When I wrote enthusiastically about the then-new Maine Cat MC 38 in 2016, my only reservation was the gasoline outboards (though MC has used them on other sailing cat models for years). But then again, the lightweight, low drag 38 design seemed perfect for ever-improving electric propulsion and twin drives should give it reliable and excellent maneuverability around docks.
So I’ve followed closely as builder/designer Dick Vermeulen pursued an electric solution, and while that’s been a somewhat bumpy road, there are now two interesting stories in progress: Maine Cat recently became the E-Tech distributor for North America and several MC 38 LS-E sailing cats will launch this spring with E-Tech outboards, hydro generation included.
E-Tech electric drives come in every configuration I’m aware of — shaft drive, fixed pod, steerable pod, or outboard — as well as multiple sizes between 2 and 40 kW. And Vermeulen, who visited the E-Tech factory near Warsaw after a METS test drive last fall, is purportedly ready to supply systems for new builds or refits, even customized if needed.
Meanwhile, the E-Tech on the Maine Cat test boat above is the specific 4 Pod Outboard model that now comes standard on the MC 38 LS-E, and it’s quite a contrast to the Torqeedo Cruise 4.0 RL that was the original plan. While power and cost are similar — the 4 Pod 4.3 kW retails for $4,830, the Cruise 4 kW for $4,500 — a lot else is different. I view them as a lightweight electric outboard design scaled up versus an electric pod drive made over as an outboard.
So while the manual lift Cruise 4 only weighs 38 pounds, each 4 Pod with long shaft and CMC power lift going on the new Maine Cat 38 totals nearly 100 pounds. And though the beefy rig (similar to above) seems well suited to a 6-ton, 38-foot performance cruising catamaran — especially as they’ll hinge down from under the main deck, a neat MC design they’ve used before –it might be awkward and/or ugly on a smaller boat’s transom.
Also, E-Tech uses 3-phase AC synchronous motors versus Torqeedo’s digitally controlled DC motors, and maybe that accounts for the 20% improved efficiency that Dick says he’s seeing with the outboard testing? But I think it also accounts for the controller water cooling required with E-Tech models over 10kW, which sounds like wasted energy (though Dick suggests it could be used to heat a boat’s water tank).
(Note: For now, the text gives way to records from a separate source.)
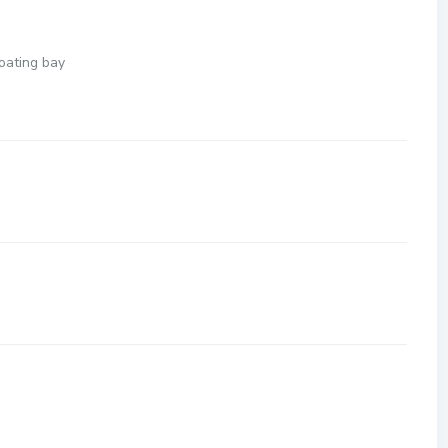
loating bay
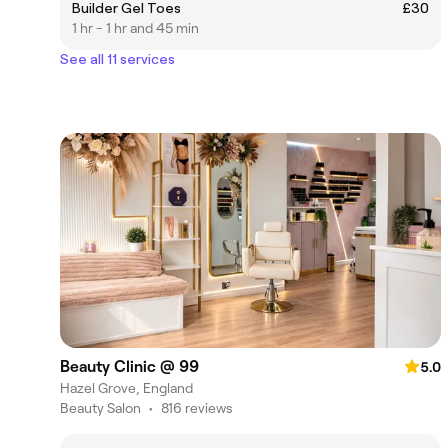
Builder Gel Toes
£30
1 hr - 1 hr and 45 min
See all 11 services
Beauty Clinic @ 99
5.0
Hazel Grove, England
Beauty Salon
•
816 reviews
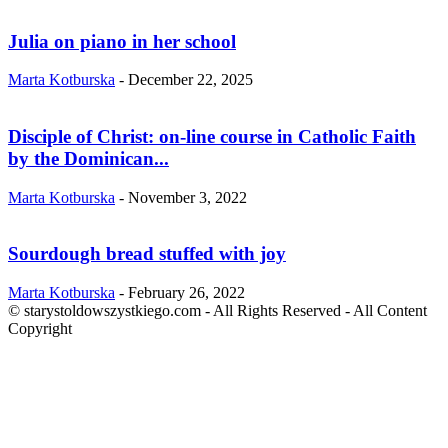
Julia on piano in her school
Marta Kotburska
-
December 22, 2025
Disciple of Christ: on-line course in Catholic Faith
by the Dominican...
Marta Kotburska
-
November 3, 2022
Sourdough bread stuffed with joy
Marta Kotburska
-
February 26, 2022
© starystoldowszystkiego.com - All Rights Reserved - All Content
Copyright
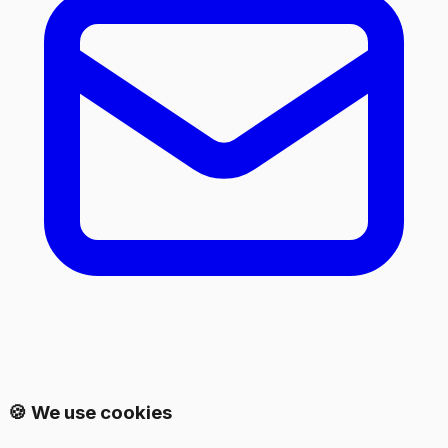
🍪 We use cookies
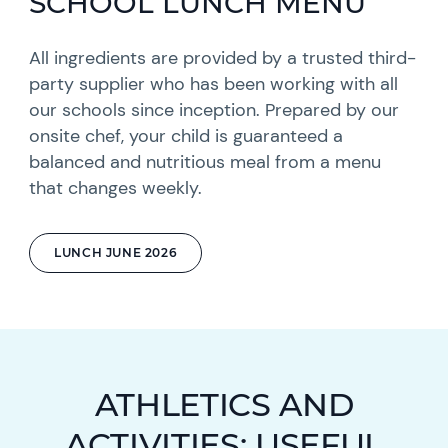
SCHOOL LUNCH MENU
All ingredients are provided by a trusted third-
party supplier who has been working with all
our schools since inception. Prepared by our
onsite chef, your child is guaranteed a
balanced and nutritious meal from a menu
that changes weekly.
LUNCH JUNE 2026
ATHLETICS AND
ACTIVITIES: USEFUL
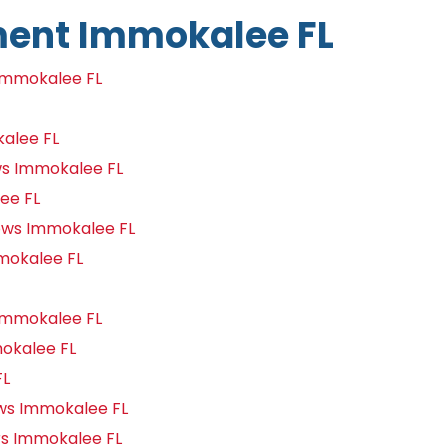
ent Immokalee FL
Immokalee FL
alee FL
s Immokalee FL
ee FL
ows Immokalee FL
mokalee FL
Immokalee FL
okalee FL
FL
s Immokalee FL
s Immokalee FL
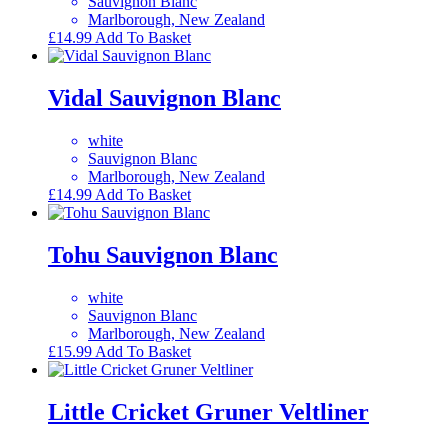
Sauvignon Blanc
Marlborough, New Zealand
£
14.99
Add To Basket
Vidal Sauvignon Blanc
white
Sauvignon Blanc
Marlborough, New Zealand
£
14.99
Add To Basket
Tohu Sauvignon Blanc
white
Sauvignon Blanc
Marlborough, New Zealand
£
15.99
Add To Basket
Little Cricket Gruner Veltliner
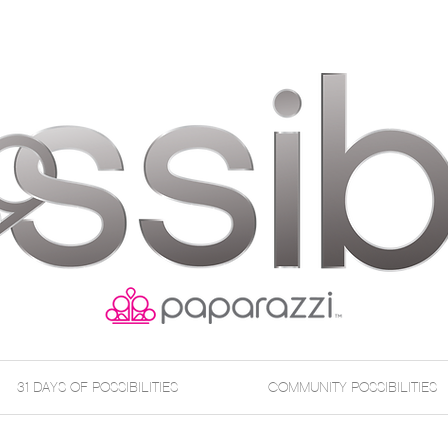
31 DAYS OF POSSIBILITIES
COMMUNITY POSSIBILITIES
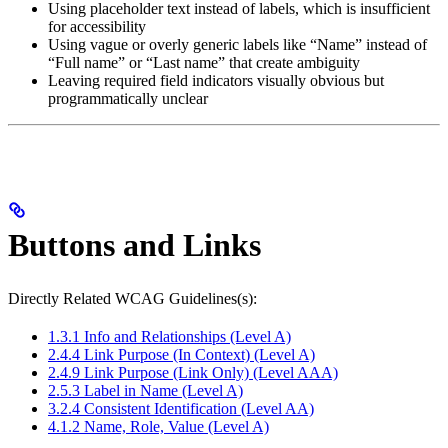
Using placeholder text instead of labels, which is insufficient
for accessibility
Using vague or overly generic labels like “Name” instead of
“Full name” or “Last name” that create ambiguity
Leaving required field indicators visually obvious but
programmatically unclear
Buttons and Links
Directly Related WCAG Guidelines(s):
1.3.1 Info and Relationships (Level A)
2.4.4 Link Purpose (In Context) (Level A)
2.4.9 Link Purpose (Link Only) (Level AAA)
2.5.3 Label in Name (Level A)
3.2.4 Consistent Identification (Level AA)
4.1.2 Name, Role, Value (Level A)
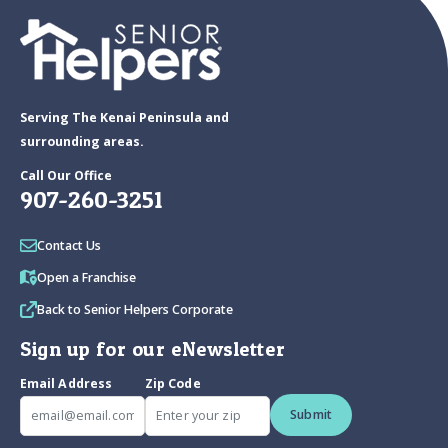
Serving The Kenai Peninsula and
surrounding areas.
Call Our Office
907-260-3251
Contact Us
Open a Franchise
Back to Senior Helpers Corporate
Sign up for our eNewsletter
Email Address
Zip Code
Submit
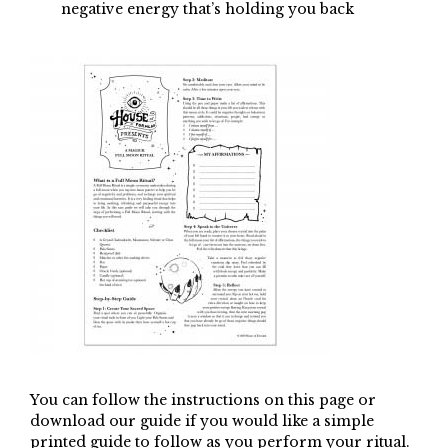
negative energy that’s holding you back
You can follow the instructions on this page or
download our guide if you would like a simple
printed guide to follow as you perform your ritual.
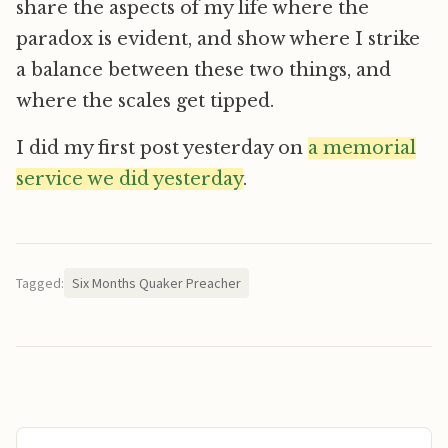
share the aspects of my life where the
paradox is evident, and show where I strike
a balance between these two things, and
where the scales get tipped.
I did my first post yesterday on
a memorial
service we did yesterday
.
Tagged:
Six Months Quaker Preacher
And while Torqeedo outboards can helpfully calculate real-time range based on battery state, kW in use, and speed (from built-in GPS), E-Tech outboards are the first I know of with hydro generation. That feature may be irrelevant for most electric outboard installs, but it could be highly valued on the MC 38. Dick estimates that the two E-Tech 4 Pods can generate 1 kW when sailing at 9 knots, which is over 80 amps in terms of familiar 12v boat use.
But hydro generation is not completely free. That MC38 will go even faster with the E-Techs lifted clear of the water, and maximum sailing performance is one reason that Dick stayed with the outboard configuration instead of fixed pods (which would also be harder to service).
(Incidentally, Torqeedo outboards apparently cannot be made to hydro generate and, in fact, I see no reference to it even with the Pod Drives and Sail Drives where that feature is common. Then again it’s certainly included with the Deep Blue 25kW SD model; heck, Moon Wave’s skipper told me it worked great all the way across the Atlantic last spring. This is confusing and I will try to resolve.)
In conclusion, E-Tech looks like a good choice for some uses, especially the MC 38, and I look forward to seeing how the combination performs on the water this spring.
PS It’s telling that the main battery and power system for the electric drive MC 38 remained the same despite the change in motor brands. That’s because 48v DC is rapidly becoming the sweet spot not just for mid-size e-boats, but also modern on-engine-generator/storage solutions like Integrel (and some off-grid photovoltaic systems).
As I understand it, 50v DC triggers more difficult design standards and so 48 is the “low voltage” choice that’s most efficient for moving larger DC loads around. Note here that battery bank, motors, solar array, inverter/charger and genset are all on the 48v bus while 48-to-24/12 DC-DC converters handle the smaller and more conventional boat loads. And judging from the MC 38 LS-E design details, many of the 48v components will be off-the-shelf Victron, which can even auto start the Whisper Power Piccolo 5 Genverter.
If I were completely redoing Gizmo’s core power system, I would be looking hard at jumping from 12v DC to 48.